Sarebbe Alessandro Panella il colpevole dell'episodio di nonnismo, che non stupisce poi più di tanto, dato che alla Gamerra c'era un'enorme tolleranza verso atteggiamenti di tirannia da parte dei più anziani. Inoltre, già un anno prima, nel 1998, un alto ufficiale, già comandante del nono battaglione incursori del Col Moschin, era stato rimosso dall’incarico perché sospettato di atteggiamenti vessatori.
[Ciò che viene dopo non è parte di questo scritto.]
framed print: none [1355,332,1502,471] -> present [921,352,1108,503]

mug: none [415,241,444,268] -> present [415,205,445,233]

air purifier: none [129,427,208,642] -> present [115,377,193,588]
È quindi questa una vera e propria svolta nelle indagini, coerente con la consulenza cinematica dei tecnici specializzati, che aveva accertato la presenza di una delle scarpe di Scieri fin troppo distante dal cadavere, una ferita sul dorso del piede sinistro e una sul polpaccio sinistro, del tutto incompatibili con una caduta dalle scale e prove dell'aggressione. Anche le indagini della procura di Pisa, con a capo Alessando Crini, hanno individuato falle e distorsioni nel sistema disciplinare di quegli anni, rintracciando elementi di responsabilità depositati presso la Procura della Repubblica di Pisa. «Sul caso Emanuele Scieri bisogna arrivare alla verità» ha affermato il ministro della Difesa Elisabetta Trenta. E finalmente i pezzi stanno cominciando a combaciare.
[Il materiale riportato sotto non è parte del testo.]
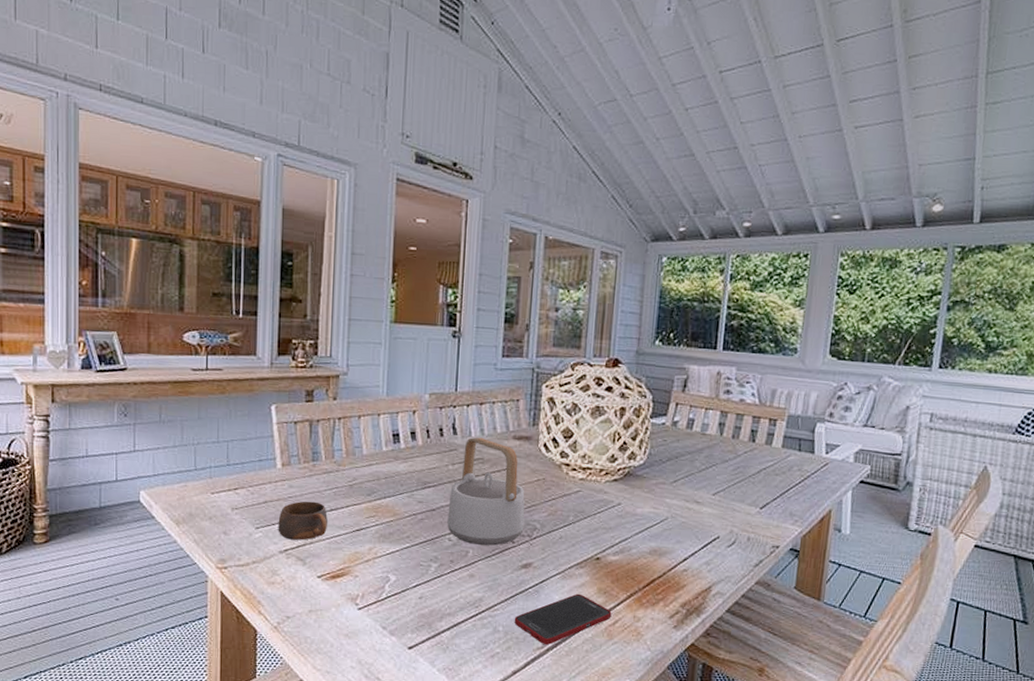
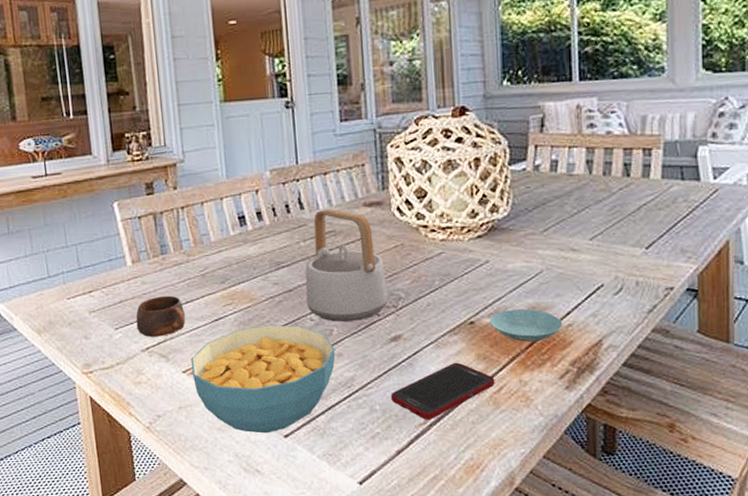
cereal bowl: none [327,540,468,644] -> present [190,325,335,434]
saucer: none [615,550,679,582] -> present [490,309,563,342]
Secondo la deputata Stefania Prestigiacomo, vice presidente della commissione d'inchiesta, qualcosa sarebbe accaduto mentre Scieri veniva trasferito sul pullman alla caserma pisana il 13 agosto insieme ad altre reclute. Essi infatti viaggiavano con i finestrini chiusi e il riscaldamento al massimo nella posizione della sfinge, in pieno agosto. Emanuele non era stato accettato dagli altri perché più grande, laureato, e già avvocato. Probabilmente non accettava questi atti di sopruso, e per questo potrebbe esser stato punito.
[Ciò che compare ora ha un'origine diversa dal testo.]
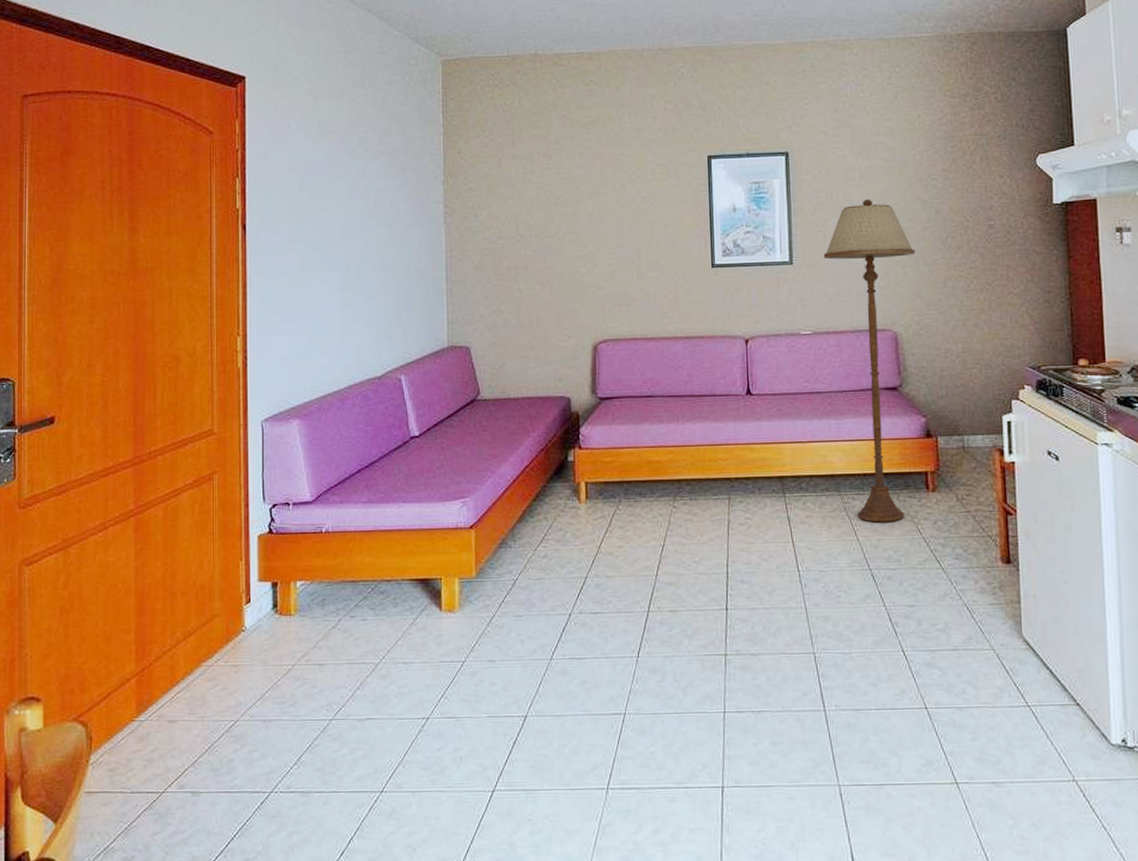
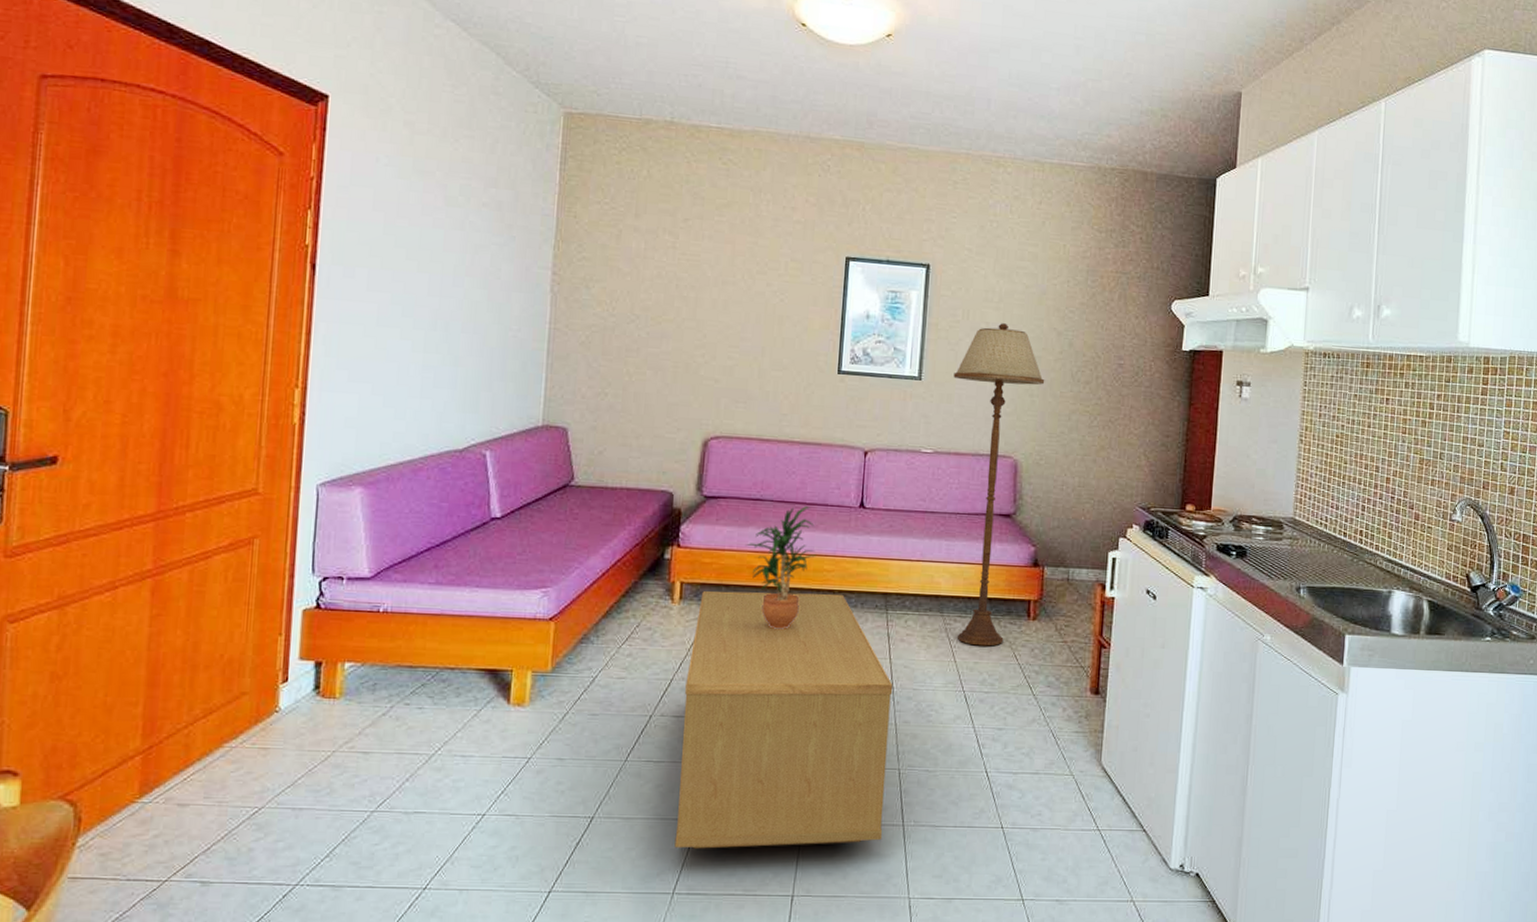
coffee table: none [599,481,805,743] -> present [674,591,893,849]
potted plant: none [641,398,710,521] -> present [745,506,817,629]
I familiari del giovane hanno sempre puntato il dito contro il muro di omertà dentro la "Gamerra". Corrado Scieri, padre di Emanuele e funzionario della Dogana morto nel 2011 e la madre Isabella Guarino, insegnante, hanno infatti pubblicato un libro sulla vicenda nel 2007, "Folgore di morte e di omertà", accusando la caserma pisana di essere stata prima "un mattatoio" e poi "una centrale di omertà da fare impallidire Cosa nostra". Tra le loro parole: «Ancora una volta la giustizia italiana ha dimostrato di essere una pseudo-giustizia all’italiana: delitti senza colpevoli, casi irrisolti, archiviazioni invece di verità, fantasmi al posto di imputati, generiche ipotesi invece di accertamenti». Oggi, dopo diciannove anni, un passo decisivo sembra essere stato fatto verso la verità. Necessario e importante, ma giunto fin troppo tardi. «Sono incredulo, è stata un'emozione fortissima», ha esclamato Francesco Scieri.